WORK ORDER =>
Render the lines of the entries as a numbered list, starting from the first line and ending with the line containing "Lisää ostoskoriin", with both ends included. Leave out blank lines and list no other lines.

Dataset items
┌──

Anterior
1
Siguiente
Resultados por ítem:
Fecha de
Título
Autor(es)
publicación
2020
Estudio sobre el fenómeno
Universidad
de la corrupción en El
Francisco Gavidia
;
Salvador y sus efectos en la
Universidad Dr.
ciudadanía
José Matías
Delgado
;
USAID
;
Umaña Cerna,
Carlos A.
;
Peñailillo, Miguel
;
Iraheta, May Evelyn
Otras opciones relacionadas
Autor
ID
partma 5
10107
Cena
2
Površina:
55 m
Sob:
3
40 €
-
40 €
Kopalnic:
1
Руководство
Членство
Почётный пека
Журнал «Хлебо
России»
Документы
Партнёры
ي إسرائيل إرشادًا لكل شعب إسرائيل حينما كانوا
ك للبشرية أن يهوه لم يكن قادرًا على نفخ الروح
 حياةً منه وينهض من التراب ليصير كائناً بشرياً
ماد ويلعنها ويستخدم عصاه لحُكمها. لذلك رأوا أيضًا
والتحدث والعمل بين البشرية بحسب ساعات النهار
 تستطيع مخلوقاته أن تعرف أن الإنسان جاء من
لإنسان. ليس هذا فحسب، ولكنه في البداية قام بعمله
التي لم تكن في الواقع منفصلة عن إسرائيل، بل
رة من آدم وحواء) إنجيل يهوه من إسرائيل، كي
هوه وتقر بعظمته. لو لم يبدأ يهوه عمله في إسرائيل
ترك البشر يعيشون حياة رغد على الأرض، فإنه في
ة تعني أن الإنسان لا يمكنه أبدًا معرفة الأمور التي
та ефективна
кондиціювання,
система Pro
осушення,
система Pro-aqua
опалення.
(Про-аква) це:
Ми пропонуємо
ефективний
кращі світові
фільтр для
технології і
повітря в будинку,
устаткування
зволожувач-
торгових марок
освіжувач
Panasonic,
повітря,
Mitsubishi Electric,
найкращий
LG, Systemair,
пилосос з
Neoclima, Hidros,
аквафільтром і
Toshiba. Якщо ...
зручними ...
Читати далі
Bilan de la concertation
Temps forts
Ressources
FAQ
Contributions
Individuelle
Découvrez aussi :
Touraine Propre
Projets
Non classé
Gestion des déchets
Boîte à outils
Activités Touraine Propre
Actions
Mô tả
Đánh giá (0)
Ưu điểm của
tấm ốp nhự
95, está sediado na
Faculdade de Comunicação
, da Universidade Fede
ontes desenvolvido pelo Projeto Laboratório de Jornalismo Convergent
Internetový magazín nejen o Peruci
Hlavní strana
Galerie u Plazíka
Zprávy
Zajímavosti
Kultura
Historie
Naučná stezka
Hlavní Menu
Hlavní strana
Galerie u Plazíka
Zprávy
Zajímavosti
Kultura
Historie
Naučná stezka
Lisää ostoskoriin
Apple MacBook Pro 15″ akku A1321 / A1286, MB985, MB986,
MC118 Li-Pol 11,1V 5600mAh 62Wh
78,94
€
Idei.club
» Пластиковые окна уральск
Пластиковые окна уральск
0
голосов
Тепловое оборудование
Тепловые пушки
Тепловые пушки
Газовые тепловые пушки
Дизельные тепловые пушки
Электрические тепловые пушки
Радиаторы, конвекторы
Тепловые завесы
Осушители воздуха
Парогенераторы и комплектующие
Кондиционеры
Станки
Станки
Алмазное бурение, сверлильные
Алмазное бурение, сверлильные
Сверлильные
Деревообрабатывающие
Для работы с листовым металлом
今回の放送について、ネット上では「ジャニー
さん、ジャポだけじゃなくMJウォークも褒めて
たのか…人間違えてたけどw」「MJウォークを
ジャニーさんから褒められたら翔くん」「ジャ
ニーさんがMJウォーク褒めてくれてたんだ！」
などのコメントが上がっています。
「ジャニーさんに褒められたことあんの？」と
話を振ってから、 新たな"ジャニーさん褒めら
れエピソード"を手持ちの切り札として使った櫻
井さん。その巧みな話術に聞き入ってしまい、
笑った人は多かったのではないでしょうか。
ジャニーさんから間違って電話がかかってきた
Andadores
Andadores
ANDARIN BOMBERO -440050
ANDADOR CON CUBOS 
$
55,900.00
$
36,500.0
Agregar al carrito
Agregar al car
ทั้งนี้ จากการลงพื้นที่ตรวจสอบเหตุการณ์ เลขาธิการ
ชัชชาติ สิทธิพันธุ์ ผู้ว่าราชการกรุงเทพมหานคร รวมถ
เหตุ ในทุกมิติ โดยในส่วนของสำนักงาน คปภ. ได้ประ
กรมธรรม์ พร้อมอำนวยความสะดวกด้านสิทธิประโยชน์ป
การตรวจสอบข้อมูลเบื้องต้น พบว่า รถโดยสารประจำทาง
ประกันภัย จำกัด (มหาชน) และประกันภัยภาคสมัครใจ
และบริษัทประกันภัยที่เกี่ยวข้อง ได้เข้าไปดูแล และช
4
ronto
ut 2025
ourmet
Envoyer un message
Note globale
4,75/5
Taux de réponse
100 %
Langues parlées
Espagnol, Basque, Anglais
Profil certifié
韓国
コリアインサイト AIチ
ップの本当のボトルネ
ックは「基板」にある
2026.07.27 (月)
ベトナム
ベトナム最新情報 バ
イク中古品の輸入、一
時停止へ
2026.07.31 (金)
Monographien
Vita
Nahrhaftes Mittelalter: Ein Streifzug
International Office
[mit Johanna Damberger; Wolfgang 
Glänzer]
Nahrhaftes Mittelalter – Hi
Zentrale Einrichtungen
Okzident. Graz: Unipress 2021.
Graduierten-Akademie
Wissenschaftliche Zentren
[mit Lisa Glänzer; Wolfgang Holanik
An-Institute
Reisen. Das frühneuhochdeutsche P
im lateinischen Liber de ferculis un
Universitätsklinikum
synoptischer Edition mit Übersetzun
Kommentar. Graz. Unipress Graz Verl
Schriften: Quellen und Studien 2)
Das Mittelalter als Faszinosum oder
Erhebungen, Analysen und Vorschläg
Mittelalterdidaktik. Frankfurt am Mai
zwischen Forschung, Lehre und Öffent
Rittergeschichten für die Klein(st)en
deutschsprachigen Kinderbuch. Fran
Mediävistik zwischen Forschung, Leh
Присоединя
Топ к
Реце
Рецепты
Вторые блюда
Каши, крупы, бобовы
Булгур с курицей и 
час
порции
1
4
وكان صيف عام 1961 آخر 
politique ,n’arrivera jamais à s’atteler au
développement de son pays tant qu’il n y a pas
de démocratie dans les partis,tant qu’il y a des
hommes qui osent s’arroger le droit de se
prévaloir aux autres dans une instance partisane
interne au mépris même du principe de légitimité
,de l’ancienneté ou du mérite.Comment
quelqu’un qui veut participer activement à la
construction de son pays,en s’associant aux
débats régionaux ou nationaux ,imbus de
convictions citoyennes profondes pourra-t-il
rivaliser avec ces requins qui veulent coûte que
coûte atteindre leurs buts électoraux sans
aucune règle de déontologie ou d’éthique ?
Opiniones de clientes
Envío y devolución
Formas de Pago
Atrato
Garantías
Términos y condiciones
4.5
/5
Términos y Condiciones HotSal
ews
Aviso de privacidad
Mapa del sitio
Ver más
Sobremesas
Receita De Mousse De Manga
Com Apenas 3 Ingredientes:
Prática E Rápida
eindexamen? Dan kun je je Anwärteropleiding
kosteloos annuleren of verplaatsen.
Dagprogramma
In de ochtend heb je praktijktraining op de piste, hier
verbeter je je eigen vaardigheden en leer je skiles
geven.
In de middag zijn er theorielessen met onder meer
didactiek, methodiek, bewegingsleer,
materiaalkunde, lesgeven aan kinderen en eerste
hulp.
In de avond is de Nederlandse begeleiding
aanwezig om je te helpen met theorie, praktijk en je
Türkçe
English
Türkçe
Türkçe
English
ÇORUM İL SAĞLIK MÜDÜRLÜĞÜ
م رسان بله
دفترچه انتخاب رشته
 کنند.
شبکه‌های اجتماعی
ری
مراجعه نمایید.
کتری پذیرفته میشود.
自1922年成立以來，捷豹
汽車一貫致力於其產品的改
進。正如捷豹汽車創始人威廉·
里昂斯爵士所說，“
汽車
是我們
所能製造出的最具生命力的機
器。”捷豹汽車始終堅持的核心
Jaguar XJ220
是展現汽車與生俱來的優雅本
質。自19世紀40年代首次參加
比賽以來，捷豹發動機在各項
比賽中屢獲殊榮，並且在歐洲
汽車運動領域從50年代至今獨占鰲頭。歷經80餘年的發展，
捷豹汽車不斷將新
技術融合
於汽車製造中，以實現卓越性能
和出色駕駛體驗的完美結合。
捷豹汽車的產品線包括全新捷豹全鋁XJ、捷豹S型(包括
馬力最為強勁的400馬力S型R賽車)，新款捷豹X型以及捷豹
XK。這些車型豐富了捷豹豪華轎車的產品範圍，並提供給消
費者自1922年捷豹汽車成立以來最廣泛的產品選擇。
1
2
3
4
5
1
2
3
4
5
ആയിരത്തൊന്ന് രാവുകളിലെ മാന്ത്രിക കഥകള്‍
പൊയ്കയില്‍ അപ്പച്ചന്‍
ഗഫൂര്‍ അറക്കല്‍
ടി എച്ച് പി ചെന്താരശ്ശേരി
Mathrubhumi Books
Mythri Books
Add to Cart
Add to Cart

└──

SOLUTION TO THIS TASK =>
1. Anterior
2. 1
3. Siguiente
4. Resultados por ítem:
5. Fecha de
6. Título
7. Autor(es)
8. publicación
9. 2020
10. Estudio sobre el fenómeno
11. Universidad
12. de la corrupción en El
13. Francisco Gavidia
14. ;
15. Salvador y sus efectos en la
16. Universidad Dr.
17. ciudadanía
18. José Matías
19. Delgado
20. ;
21. USAID
22. ;
23. Umaña Cerna,
24. Carlos A.
25. ;
26. Peñailillo, Miguel
27. ;
28. Iraheta, May Evelyn
29. Otras opciones relacionadas
30. Autor
31. ID
32. partma 5
33. 10107
34. Cena
35. 2
36. Površina:
37. 55 m
38. Sob:
39. 3
40. 40 €
41. -
42. 40 €
43. Kopalnic:
44. 1
45. Руководство
46. Членство
47. Почётный пека
48. Журнал «Хлебо
49. России»
50. Документы
51. Партнёры
52. ي إسرائيل إرشادًا لكل شعب إسرائيل حينما كانوا
53. ك للبشرية أن يهوه لم يكن قادرًا على نفخ الروح
54.  حياةً منه وينهض من التراب ليصير كائناً بشرياً
55. ماد ويلعنها ويستخدم عصاه لحُكمها. لذلك رأوا أيضًا
56. والتحدث والعمل بين البشرية بحسب ساعات النهار
57.  تستطيع مخلوقاته أن تعرف أن الإنسان جاء من
58. لإنسان. ليس هذا فحسب، ولكنه في البداية قام بعمله
59. التي لم تكن في الواقع منفصلة عن إسرائيل، بل
60. رة من آدم وحواء) إنجيل يهوه من إسرائيل، كي
61. هوه وتقر بعظمته. لو لم يبدأ يهوه عمله في إسرائيل
62. ترك البشر يعيشون حياة رغد على الأرض، فإنه في
63. ة تعني أن الإنسان لا يمكنه أبدًا معرفة الأمور التي
64. та ефективна
65. кондиціювання,
66. система Pro
67. осушення,
68. система Pro-aqua
69. опалення.
70. (Про-аква) це:
71. Ми пропонуємо
72. ефективний
73. кращі світові
74. фільтр для
75. технології і
76. повітря в будинку,
77. устаткування
78. зволожувач-
79. торгових марок
80. освіжувач
81. Panasonic,
82. повітря,
83. Mitsubishi Electric,
84. найкращий
85. LG, Systemair,
86. пилосос з
87. Neoclima, Hidros,
88. аквафільтром і
89. Toshiba. Якщо ...
90. зручними ...
91. Читати далі
92. Bilan de la concertation
93. Temps forts
94. Ressources
95. FAQ
96. Contributions
97. Individuelle
98. Découvrez aussi :
99. Touraine Propre
100. Projets
101. Non classé
102. Gestion des déchets
103. Boîte à outils
104. Activités Touraine Propre
105. Actions
106. Mô tả
107. Đánh giá (0)
108. Ưu điểm của
109. tấm ốp nhự
110. 95, está sediado na
111. Faculdade de Comunicação
112. , da Universidade Fede
113. ontes desenvolvido pelo Projeto Laboratório de Jornalismo Convergent
114. Internetový magazín nejen o Peruci
115. Hlavní strana
116. Galerie u Plazíka
117. Zprávy
118. Zajímavosti
119. Kultura
120. Historie
121. Naučná stezka
122. Hlavní Menu
123. Hlavní strana
124. Galerie u Plazíka
125. Zprávy
126. Zajímavosti
127. Kultura
128. Historie
129. Naučná stezka
130. Lisää ostoskoriin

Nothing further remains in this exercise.